When the START_STOP_UNIT() takes to long, we should simply fail the attach and go on. A failure of this function can be anything from a not charged STEC SSD or simply broken device.
In other words, if we have a system with 500 drives that is fully operational, and we expand the number of drives and insert a new shiny disk which is a DOA – we grind to a halt.
In case of HA, both nodes will "see" the new drive at the same time so both nodes will hang on the same disk which will prevent a fail-over from occurring.

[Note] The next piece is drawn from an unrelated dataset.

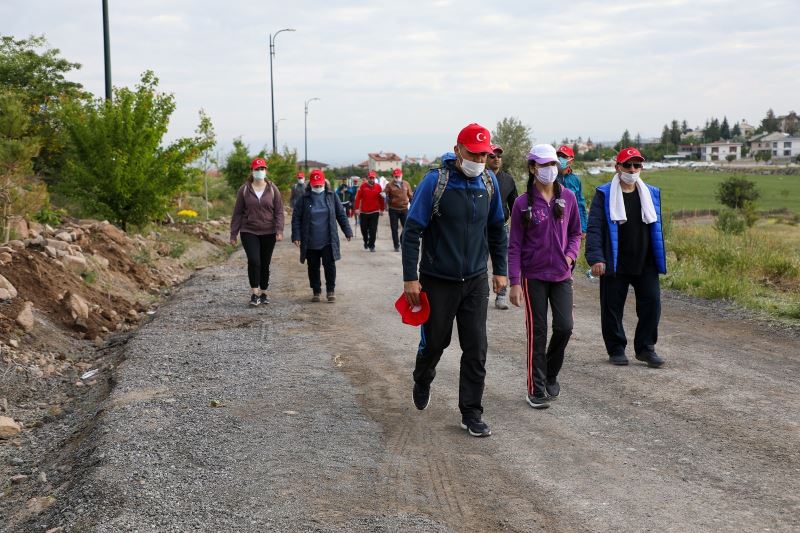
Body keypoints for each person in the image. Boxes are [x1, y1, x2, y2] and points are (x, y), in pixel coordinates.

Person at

Note; the machine is responsive to pings etc so no automated fail-over may occur.
While working on this, it became clear to me that the whole way we do our attach routine requires lots of rework; it should really be asynchronous since even if we attach a good device; the device tree is "locked". All of this takes way to long:
In this case 3 drives are attached; and format(1M) is issued, this is however, being run on a debug build.
To make matter worse even if we fail the attach, a "format" that scans the device tree will try to reattach the device again. And we get ourselves back in the "hang" therefore it is important that we either:
1. retire the device which needs to be done from user space using di_retire()
2. clean devfs, so the device is really "gone" from the system.
In case of (2) reinserting the drive will make mptsas pick up the drive again so in case of a uncharged SSD, leave it for a minute or to and try to reinsert it.